BUGÜNKÜ GİBİ GÜCE VE PARAYA TAPILMIYORDU
Sizlerin döneminin duygusu masumiyetti. Masumiyet bugün kaybettiğimiz değerlerden biri mi?
Eskiden biz bir avuç isimdik. O zamanlar başka bir eğlence olmadığı için seyircide acayip bir tiryakilik yaratıp, ailelerinden biri gibi oluyorduk. Bizleri normal yaşamımızdaki halimizle bilmedikleri ve gerçek sesimizi duymadıkları için bizleri insanüstü varlıklar gibi görüyorlardı. Gizem ve ulaşılmazlık vardı. Özel hayatlarımızı herkesin gözü önünde yaşamazdık. Bir de bugünkü gibi güce ve paraya tapılmıyordu. Bütün o masumiyet yıllarında seyirciler; büyük aşkları, romantizmi, satın alınamayacak gururu, mahalle dayanışmasını, sevginin gücünü, çile çekmeyi, eski İstanbul’un güzelliğini hep bizimle yaşıyordu. Bütün büyü televizyonun gelişiyle bozuldu. Bizim dönemin şartları olmadığı için artık efsane yaratmak çok zor.
SİYASETTEN UZAK OLMAYI TERCİH EDİYORUM
Siyasetle aranız nasıl?
Oyuncu arkadaşlarımın bu konudaki fikirleri farklı olabilir. Hepsine saygı duyuyorum. Fakat ben siyasetten uzak olmayı tercih ediyorum.
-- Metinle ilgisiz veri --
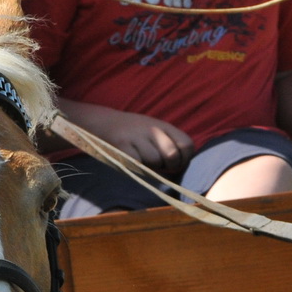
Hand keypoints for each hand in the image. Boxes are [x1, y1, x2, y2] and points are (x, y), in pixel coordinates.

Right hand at [61, 101, 193, 170]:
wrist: (104, 122)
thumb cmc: (133, 132)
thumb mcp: (155, 131)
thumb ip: (170, 144)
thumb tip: (181, 169)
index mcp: (163, 126)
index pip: (187, 145)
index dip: (185, 158)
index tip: (176, 163)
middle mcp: (152, 129)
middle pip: (172, 155)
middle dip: (169, 166)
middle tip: (160, 166)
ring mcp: (136, 137)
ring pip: (154, 161)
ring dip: (151, 167)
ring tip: (143, 160)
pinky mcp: (122, 146)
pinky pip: (137, 164)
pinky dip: (137, 167)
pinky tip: (132, 160)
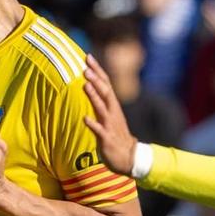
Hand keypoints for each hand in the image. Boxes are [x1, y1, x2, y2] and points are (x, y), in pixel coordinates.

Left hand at [79, 53, 139, 177]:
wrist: (129, 158)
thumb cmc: (116, 136)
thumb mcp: (108, 116)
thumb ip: (100, 102)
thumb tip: (89, 86)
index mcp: (113, 106)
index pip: (105, 84)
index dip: (97, 70)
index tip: (88, 57)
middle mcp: (113, 113)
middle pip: (105, 92)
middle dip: (96, 79)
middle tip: (86, 67)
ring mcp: (110, 125)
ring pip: (102, 108)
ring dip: (94, 96)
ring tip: (85, 85)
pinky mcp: (107, 139)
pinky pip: (100, 131)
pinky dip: (93, 124)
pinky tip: (85, 118)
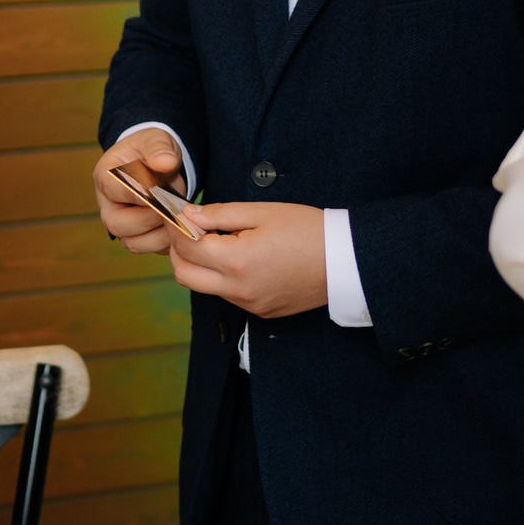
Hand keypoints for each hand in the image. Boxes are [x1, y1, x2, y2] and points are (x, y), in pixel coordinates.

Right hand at [93, 128, 186, 254]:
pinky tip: (183, 225)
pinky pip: (152, 249)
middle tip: (172, 204)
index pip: (113, 190)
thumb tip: (166, 162)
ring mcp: (122, 225)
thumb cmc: (151, 150)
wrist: (157, 163)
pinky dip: (170, 242)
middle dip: (150, 216)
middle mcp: (108, 205)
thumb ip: (159, 148)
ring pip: (134, 243)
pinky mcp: (139, 238)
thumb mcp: (156, 140)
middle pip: (117, 224)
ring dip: (162, 233)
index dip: (137, 193)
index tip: (159, 190)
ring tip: (179, 214)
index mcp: (105, 176)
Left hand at [166, 201, 326, 317]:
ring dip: (200, 265)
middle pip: (183, 274)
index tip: (179, 213)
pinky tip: (241, 258)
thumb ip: (220, 214)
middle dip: (177, 250)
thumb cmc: (307, 230)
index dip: (177, 226)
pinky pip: (228, 295)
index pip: (186, 246)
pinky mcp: (261, 312)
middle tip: (188, 229)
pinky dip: (223, 277)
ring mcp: (249, 304)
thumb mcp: (263, 212)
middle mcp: (238, 289)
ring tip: (218, 240)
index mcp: (236, 261)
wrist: (346, 262)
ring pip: (204, 287)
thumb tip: (188, 215)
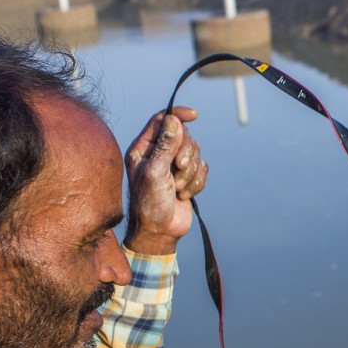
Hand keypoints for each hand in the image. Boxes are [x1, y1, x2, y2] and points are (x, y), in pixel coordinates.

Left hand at [124, 106, 205, 254]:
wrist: (159, 231)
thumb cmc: (149, 203)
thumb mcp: (155, 172)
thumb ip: (165, 145)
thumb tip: (173, 119)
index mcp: (144, 148)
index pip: (162, 120)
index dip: (178, 115)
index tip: (194, 115)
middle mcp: (158, 153)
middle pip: (184, 136)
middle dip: (186, 154)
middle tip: (178, 169)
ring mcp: (173, 165)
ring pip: (196, 153)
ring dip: (190, 172)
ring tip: (178, 188)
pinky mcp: (187, 177)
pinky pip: (203, 168)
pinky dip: (197, 182)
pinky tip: (184, 194)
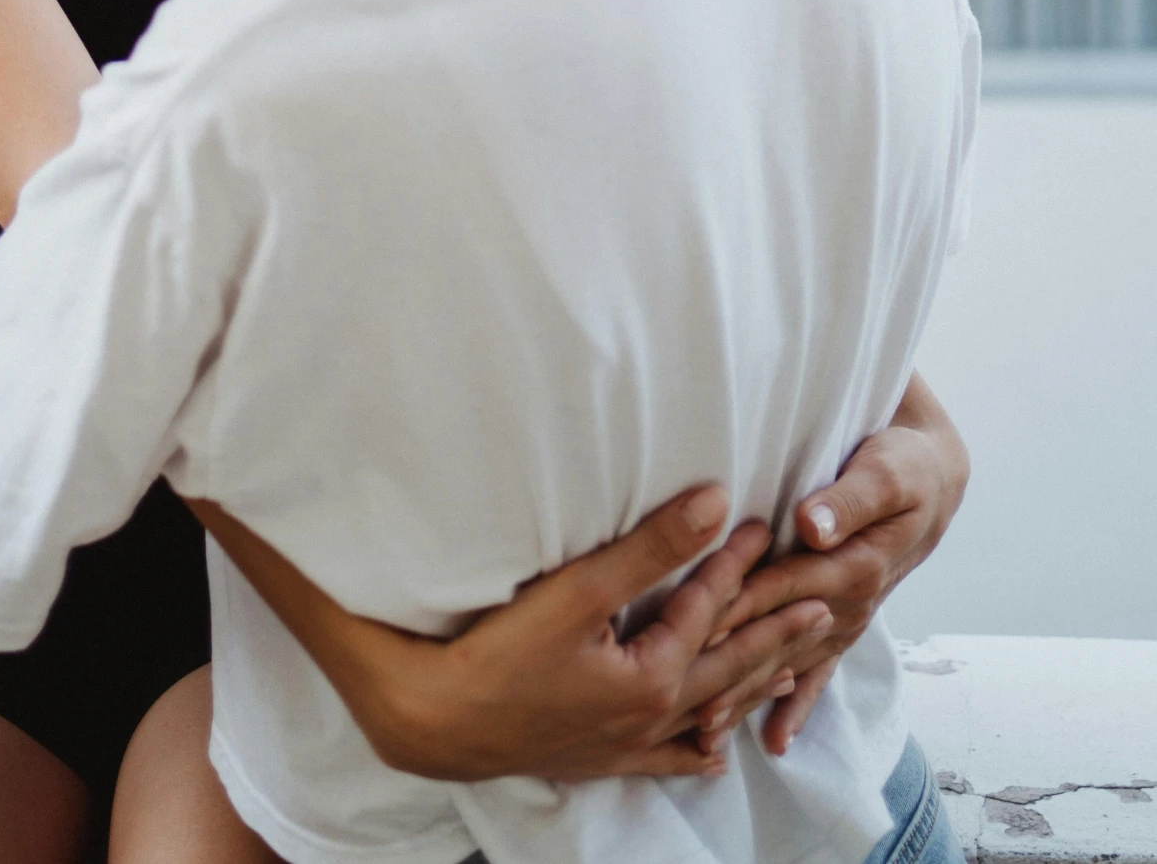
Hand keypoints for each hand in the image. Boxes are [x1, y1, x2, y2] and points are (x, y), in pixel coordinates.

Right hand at [196, 486, 832, 782]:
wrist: (438, 722)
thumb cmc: (499, 653)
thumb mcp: (578, 592)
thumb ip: (650, 548)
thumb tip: (716, 501)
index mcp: (654, 676)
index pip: (710, 608)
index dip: (738, 561)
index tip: (765, 523)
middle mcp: (651, 717)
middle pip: (728, 667)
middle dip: (776, 631)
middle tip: (823, 603)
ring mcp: (625, 744)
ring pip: (707, 714)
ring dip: (750, 685)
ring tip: (790, 669)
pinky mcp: (597, 759)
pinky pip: (665, 760)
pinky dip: (695, 751)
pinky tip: (710, 753)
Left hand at [698, 373, 968, 756]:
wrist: (932, 479)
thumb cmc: (904, 467)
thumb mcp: (886, 474)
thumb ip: (848, 501)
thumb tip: (811, 525)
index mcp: (854, 567)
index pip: (783, 589)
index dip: (740, 608)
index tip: (696, 632)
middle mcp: (848, 603)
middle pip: (780, 638)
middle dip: (736, 673)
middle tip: (691, 710)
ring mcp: (845, 617)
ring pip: (791, 662)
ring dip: (752, 697)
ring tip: (711, 734)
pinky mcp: (843, 619)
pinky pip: (819, 669)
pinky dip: (797, 705)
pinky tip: (776, 742)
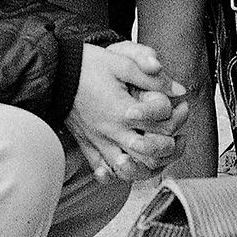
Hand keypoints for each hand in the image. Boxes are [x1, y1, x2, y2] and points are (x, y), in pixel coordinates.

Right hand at [66, 41, 190, 182]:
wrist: (55, 72)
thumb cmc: (87, 65)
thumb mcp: (122, 62)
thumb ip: (151, 78)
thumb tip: (178, 90)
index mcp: (123, 112)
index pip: (162, 127)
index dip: (178, 118)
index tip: (181, 107)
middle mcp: (111, 132)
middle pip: (149, 154)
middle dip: (168, 147)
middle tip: (176, 136)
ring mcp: (98, 142)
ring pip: (128, 170)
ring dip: (146, 167)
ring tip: (157, 154)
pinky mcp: (87, 145)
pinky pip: (103, 170)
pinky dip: (117, 174)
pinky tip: (127, 165)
Hayatın anlamını buldunuz mu?
Dünyaya kendi seçimimizle gelmiyoruz. Hayat, sadece bir kere yaşanacak bir misafirlik. Kimin kimden önce veya sonra kalkıp boyut değiştireceği yaş sırasına göre olmuyor. Bir film çekimi gibi “Provasını yaptık, bu olmadı. Bir daha çekebilir miyiz?” diyemiyoruz. Bir kere yaşanmış olan şey geriye alınmıyor. Uzun ince bir yoldayız. Değişmeyen tek gerçek ölüm. Doğumla başlayan, ölümle biten tekrarı olmayan yaşamın içine birtakım anlamlar vererek, bir amaç bir değer sığdırabilmek gerekiyor. Bu da ancak etrafa bakmakla değil, baktığını görmek ve anlamlandırmakla mümkün olacaktır.